Exercise instructions
In the material below, change every "dist" to "distance" and leave everything else as it is.

Materials provided

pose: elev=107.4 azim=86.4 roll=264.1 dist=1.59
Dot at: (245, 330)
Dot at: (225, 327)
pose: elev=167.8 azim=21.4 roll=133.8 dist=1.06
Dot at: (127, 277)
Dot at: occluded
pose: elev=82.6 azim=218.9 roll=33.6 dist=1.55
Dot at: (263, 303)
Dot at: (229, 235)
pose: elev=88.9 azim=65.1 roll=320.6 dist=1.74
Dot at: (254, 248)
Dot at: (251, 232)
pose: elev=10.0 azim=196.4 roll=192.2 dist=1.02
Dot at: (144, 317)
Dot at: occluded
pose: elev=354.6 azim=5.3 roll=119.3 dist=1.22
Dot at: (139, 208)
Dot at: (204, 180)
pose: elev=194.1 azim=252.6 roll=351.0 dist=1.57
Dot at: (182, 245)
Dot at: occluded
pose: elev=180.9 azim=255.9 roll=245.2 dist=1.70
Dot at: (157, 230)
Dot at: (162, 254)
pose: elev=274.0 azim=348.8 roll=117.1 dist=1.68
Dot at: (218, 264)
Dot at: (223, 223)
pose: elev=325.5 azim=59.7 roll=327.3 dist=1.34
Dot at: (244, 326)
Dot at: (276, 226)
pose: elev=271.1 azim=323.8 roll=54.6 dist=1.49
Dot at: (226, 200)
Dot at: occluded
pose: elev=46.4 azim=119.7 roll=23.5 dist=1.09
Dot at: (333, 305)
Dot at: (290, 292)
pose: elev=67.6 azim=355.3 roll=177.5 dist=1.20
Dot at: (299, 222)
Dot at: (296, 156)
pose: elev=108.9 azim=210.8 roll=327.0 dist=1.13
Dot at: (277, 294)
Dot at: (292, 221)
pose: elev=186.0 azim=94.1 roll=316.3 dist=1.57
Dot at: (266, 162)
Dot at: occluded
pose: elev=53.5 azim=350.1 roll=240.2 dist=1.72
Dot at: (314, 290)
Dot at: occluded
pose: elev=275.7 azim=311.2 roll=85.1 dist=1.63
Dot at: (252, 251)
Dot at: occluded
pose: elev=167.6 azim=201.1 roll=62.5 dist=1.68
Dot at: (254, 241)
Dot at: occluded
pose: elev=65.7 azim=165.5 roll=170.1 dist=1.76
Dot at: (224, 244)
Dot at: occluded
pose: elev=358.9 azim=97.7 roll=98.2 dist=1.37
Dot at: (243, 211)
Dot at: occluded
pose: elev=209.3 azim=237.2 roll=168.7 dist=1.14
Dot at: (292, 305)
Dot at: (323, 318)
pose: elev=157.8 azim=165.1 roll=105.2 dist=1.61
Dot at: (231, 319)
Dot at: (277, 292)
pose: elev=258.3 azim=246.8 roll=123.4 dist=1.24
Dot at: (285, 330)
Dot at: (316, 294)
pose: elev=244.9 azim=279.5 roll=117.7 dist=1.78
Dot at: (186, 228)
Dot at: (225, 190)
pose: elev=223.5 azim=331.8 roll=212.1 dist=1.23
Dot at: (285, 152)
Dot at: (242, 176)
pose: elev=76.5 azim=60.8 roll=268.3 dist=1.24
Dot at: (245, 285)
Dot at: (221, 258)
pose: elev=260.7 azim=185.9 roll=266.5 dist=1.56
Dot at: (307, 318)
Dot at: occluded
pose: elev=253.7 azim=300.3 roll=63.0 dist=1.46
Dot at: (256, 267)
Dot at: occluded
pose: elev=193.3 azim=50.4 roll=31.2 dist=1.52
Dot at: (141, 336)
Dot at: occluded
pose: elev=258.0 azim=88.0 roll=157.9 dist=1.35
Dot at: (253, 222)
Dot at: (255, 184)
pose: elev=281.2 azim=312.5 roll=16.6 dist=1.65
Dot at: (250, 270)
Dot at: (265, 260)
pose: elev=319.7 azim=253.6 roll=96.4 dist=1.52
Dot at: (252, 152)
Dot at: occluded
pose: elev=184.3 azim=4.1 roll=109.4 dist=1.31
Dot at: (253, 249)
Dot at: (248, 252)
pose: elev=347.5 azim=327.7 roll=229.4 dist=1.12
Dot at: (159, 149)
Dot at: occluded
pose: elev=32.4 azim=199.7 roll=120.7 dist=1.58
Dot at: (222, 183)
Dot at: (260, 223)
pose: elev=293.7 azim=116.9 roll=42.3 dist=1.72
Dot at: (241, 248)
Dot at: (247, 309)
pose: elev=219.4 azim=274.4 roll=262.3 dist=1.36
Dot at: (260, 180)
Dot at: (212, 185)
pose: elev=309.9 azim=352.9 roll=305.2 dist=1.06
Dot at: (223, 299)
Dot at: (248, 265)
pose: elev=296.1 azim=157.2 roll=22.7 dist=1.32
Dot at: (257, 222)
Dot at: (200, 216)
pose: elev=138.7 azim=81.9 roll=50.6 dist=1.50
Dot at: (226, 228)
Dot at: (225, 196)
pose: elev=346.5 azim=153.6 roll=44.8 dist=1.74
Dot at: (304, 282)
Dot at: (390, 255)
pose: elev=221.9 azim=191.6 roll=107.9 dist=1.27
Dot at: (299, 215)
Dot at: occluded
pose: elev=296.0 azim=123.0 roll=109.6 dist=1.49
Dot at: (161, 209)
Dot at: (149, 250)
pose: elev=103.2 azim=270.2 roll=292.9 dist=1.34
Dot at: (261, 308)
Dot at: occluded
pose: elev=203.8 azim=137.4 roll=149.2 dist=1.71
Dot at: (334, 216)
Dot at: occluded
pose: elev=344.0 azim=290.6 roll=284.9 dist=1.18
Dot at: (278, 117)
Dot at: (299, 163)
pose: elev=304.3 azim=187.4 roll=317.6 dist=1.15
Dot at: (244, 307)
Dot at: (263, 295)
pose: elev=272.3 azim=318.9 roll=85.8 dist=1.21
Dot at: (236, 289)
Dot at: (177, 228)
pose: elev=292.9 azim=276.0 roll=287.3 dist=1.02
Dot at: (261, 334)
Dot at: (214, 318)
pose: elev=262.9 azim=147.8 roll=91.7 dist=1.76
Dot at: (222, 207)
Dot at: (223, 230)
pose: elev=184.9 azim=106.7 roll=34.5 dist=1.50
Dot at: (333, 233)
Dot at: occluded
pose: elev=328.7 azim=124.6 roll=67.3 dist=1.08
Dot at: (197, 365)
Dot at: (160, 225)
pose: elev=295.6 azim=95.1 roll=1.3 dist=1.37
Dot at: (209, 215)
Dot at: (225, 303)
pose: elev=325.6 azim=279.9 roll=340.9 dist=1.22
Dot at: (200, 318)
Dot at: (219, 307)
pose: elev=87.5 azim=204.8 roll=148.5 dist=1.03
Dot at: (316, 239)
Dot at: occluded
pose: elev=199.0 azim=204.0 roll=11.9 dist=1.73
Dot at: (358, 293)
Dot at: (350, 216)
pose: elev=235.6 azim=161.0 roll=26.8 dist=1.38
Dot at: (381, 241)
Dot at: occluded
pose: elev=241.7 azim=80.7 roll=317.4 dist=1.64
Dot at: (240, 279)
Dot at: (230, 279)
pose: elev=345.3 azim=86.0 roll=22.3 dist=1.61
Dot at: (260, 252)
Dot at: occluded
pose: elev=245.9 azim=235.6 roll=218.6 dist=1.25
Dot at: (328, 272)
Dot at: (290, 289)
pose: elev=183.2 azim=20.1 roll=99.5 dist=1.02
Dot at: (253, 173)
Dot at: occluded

Solution to the exercise
pose: elev=107.4 azim=86.4 roll=264.1 distance=1.59
Dot at: (245, 330)
Dot at: (225, 327)
pose: elev=167.8 azim=21.4 roll=133.8 distance=1.06
Dot at: (127, 277)
Dot at: occluded
pose: elev=82.6 azim=218.9 roll=33.6 distance=1.55
Dot at: (263, 303)
Dot at: (229, 235)
pose: elev=88.9 azim=65.1 roll=320.6 distance=1.74
Dot at: (254, 248)
Dot at: (251, 232)
pose: elev=10.0 azim=196.4 roll=192.2 distance=1.02
Dot at: (144, 317)
Dot at: occluded
pose: elev=354.6 azim=5.3 roll=119.3 distance=1.22
Dot at: (139, 208)
Dot at: (204, 180)
pose: elev=194.1 azim=252.6 roll=351.0 distance=1.57
Dot at: (182, 245)
Dot at: occluded
pose: elev=180.9 azim=255.9 roll=245.2 distance=1.70
Dot at: (157, 230)
Dot at: (162, 254)
pose: elev=274.0 azim=348.8 roll=117.1 distance=1.68
Dot at: (218, 264)
Dot at: (223, 223)
pose: elev=325.5 azim=59.7 roll=327.3 distance=1.34
Dot at: (244, 326)
Dot at: (276, 226)
pose: elev=271.1 azim=323.8 roll=54.6 distance=1.49
Dot at: (226, 200)
Dot at: occluded
pose: elev=46.4 azim=119.7 roll=23.5 distance=1.09
Dot at: (333, 305)
Dot at: (290, 292)
pose: elev=67.6 azim=355.3 roll=177.5 distance=1.20
Dot at: (299, 222)
Dot at: (296, 156)
pose: elev=108.9 azim=210.8 roll=327.0 distance=1.13
Dot at: (277, 294)
Dot at: (292, 221)
pose: elev=186.0 azim=94.1 roll=316.3 distance=1.57
Dot at: (266, 162)
Dot at: occluded
pose: elev=53.5 azim=350.1 roll=240.2 distance=1.72
Dot at: (314, 290)
Dot at: occluded
pose: elev=275.7 azim=311.2 roll=85.1 distance=1.63
Dot at: (252, 251)
Dot at: occluded
pose: elev=167.6 azim=201.1 roll=62.5 distance=1.68
Dot at: (254, 241)
Dot at: occluded
pose: elev=65.7 azim=165.5 roll=170.1 distance=1.76
Dot at: (224, 244)
Dot at: occluded
pose: elev=358.9 azim=97.7 roll=98.2 distance=1.37
Dot at: (243, 211)
Dot at: occluded
pose: elev=209.3 azim=237.2 roll=168.7 distance=1.14
Dot at: (292, 305)
Dot at: (323, 318)
pose: elev=157.8 azim=165.1 roll=105.2 distance=1.61
Dot at: (231, 319)
Dot at: (277, 292)
pose: elev=258.3 azim=246.8 roll=123.4 distance=1.24
Dot at: (285, 330)
Dot at: (316, 294)
pose: elev=244.9 azim=279.5 roll=117.7 distance=1.78
Dot at: (186, 228)
Dot at: (225, 190)
pose: elev=223.5 azim=331.8 roll=212.1 distance=1.23
Dot at: (285, 152)
Dot at: (242, 176)
pose: elev=76.5 azim=60.8 roll=268.3 distance=1.24
Dot at: (245, 285)
Dot at: (221, 258)
pose: elev=260.7 azim=185.9 roll=266.5 distance=1.56
Dot at: (307, 318)
Dot at: occluded
pose: elev=253.7 azim=300.3 roll=63.0 distance=1.46
Dot at: (256, 267)
Dot at: occluded
pose: elev=193.3 azim=50.4 roll=31.2 distance=1.52
Dot at: (141, 336)
Dot at: occluded
pose: elev=258.0 azim=88.0 roll=157.9 distance=1.35
Dot at: (253, 222)
Dot at: (255, 184)
pose: elev=281.2 azim=312.5 roll=16.6 distance=1.65
Dot at: (250, 270)
Dot at: (265, 260)
pose: elev=319.7 azim=253.6 roll=96.4 distance=1.52
Dot at: (252, 152)
Dot at: occluded
pose: elev=184.3 azim=4.1 roll=109.4 distance=1.31
Dot at: (253, 249)
Dot at: (248, 252)
pose: elev=347.5 azim=327.7 roll=229.4 distance=1.12
Dot at: (159, 149)
Dot at: occluded
pose: elev=32.4 azim=199.7 roll=120.7 distance=1.58
Dot at: (222, 183)
Dot at: (260, 223)
pose: elev=293.7 azim=116.9 roll=42.3 distance=1.72
Dot at: (241, 248)
Dot at: (247, 309)
pose: elev=219.4 azim=274.4 roll=262.3 distance=1.36
Dot at: (260, 180)
Dot at: (212, 185)
pose: elev=309.9 azim=352.9 roll=305.2 distance=1.06
Dot at: (223, 299)
Dot at: (248, 265)
pose: elev=296.1 azim=157.2 roll=22.7 distance=1.32
Dot at: (257, 222)
Dot at: (200, 216)
pose: elev=138.7 azim=81.9 roll=50.6 distance=1.50
Dot at: (226, 228)
Dot at: (225, 196)
pose: elev=346.5 azim=153.6 roll=44.8 distance=1.74
Dot at: (304, 282)
Dot at: (390, 255)
pose: elev=221.9 azim=191.6 roll=107.9 distance=1.27
Dot at: (299, 215)
Dot at: occluded
pose: elev=296.0 azim=123.0 roll=109.6 distance=1.49
Dot at: (161, 209)
Dot at: (149, 250)
pose: elev=103.2 azim=270.2 roll=292.9 distance=1.34
Dot at: (261, 308)
Dot at: occluded
pose: elev=203.8 azim=137.4 roll=149.2 distance=1.71
Dot at: (334, 216)
Dot at: occluded
pose: elev=344.0 azim=290.6 roll=284.9 distance=1.18
Dot at: (278, 117)
Dot at: (299, 163)
pose: elev=304.3 azim=187.4 roll=317.6 distance=1.15
Dot at: (244, 307)
Dot at: (263, 295)
pose: elev=272.3 azim=318.9 roll=85.8 distance=1.21
Dot at: (236, 289)
Dot at: (177, 228)
pose: elev=292.9 azim=276.0 roll=287.3 distance=1.02
Dot at: (261, 334)
Dot at: (214, 318)
pose: elev=262.9 azim=147.8 roll=91.7 distance=1.76
Dot at: (222, 207)
Dot at: (223, 230)
pose: elev=184.9 azim=106.7 roll=34.5 distance=1.50
Dot at: (333, 233)
Dot at: occluded
pose: elev=328.7 azim=124.6 roll=67.3 distance=1.08
Dot at: (197, 365)
Dot at: (160, 225)
pose: elev=295.6 azim=95.1 roll=1.3 distance=1.37
Dot at: (209, 215)
Dot at: (225, 303)
pose: elev=325.6 azim=279.9 roll=340.9 distance=1.22
Dot at: (200, 318)
Dot at: (219, 307)
pose: elev=87.5 azim=204.8 roll=148.5 distance=1.03
Dot at: (316, 239)
Dot at: occluded
pose: elev=199.0 azim=204.0 roll=11.9 distance=1.73
Dot at: (358, 293)
Dot at: (350, 216)
pose: elev=235.6 azim=161.0 roll=26.8 distance=1.38
Dot at: (381, 241)
Dot at: occluded
pose: elev=241.7 azim=80.7 roll=317.4 distance=1.64
Dot at: (240, 279)
Dot at: (230, 279)
pose: elev=345.3 azim=86.0 roll=22.3 distance=1.61
Dot at: (260, 252)
Dot at: occluded
pose: elev=245.9 azim=235.6 roll=218.6 distance=1.25
Dot at: (328, 272)
Dot at: (290, 289)
pose: elev=183.2 azim=20.1 roll=99.5 distance=1.02
Dot at: (253, 173)
Dot at: occluded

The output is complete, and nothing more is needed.